Paginatekst:
--------

DEEL III: BELEID EN WERKING VAN DE UNIE

TITEL III: INTERN BELEID EN OPTREDEN

HOOFDSTUK III: BELEID OP ANDERE GEBIEDEN

AFDELING 9: ONDERZOEK EN TECHNOLOGISCHE ONTWIKKELING EN RUIMTE

ARTIKEL III-251

1. Bij Europese wet wordt het meerjarenkaderprogramma vastgesteld waarin alle activiteiten die door de Unie worden gefinancierd, zijn opgenomen. Deze wet wordt vastgesteld na raadpleging van het Economisch en Sociaal Comité.

--------

Getoonde items:

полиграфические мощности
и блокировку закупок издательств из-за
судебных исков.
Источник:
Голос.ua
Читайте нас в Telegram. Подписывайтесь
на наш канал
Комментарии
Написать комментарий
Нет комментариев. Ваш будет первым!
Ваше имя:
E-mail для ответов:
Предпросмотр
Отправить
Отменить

--------

Opdracht: Schrijf de paginatekst over het meerjarenkaderprogramma volledig en letterlijk over.

Antwoord:
DEEL III: BELEID EN WERKING VAN DE UNIE

TITEL III: INTERN BELEID EN OPTREDEN

HOOFDSTUK III: BELEID OP ANDERE GEBIEDEN

AFDELING 9: ONDERZOEK EN TECHNOLOGISCHE ONTWIKKELING EN RUIMTE

ARTIKEL III-251

1. Bij Europese wet wordt het meerjarenkaderprogramma vastgesteld waarin alle activiteiten die door de Unie worden gefinancierd, zijn opgenomen. Deze wet wordt vastgesteld na raadpleging van het Economisch en Sociaal Comité.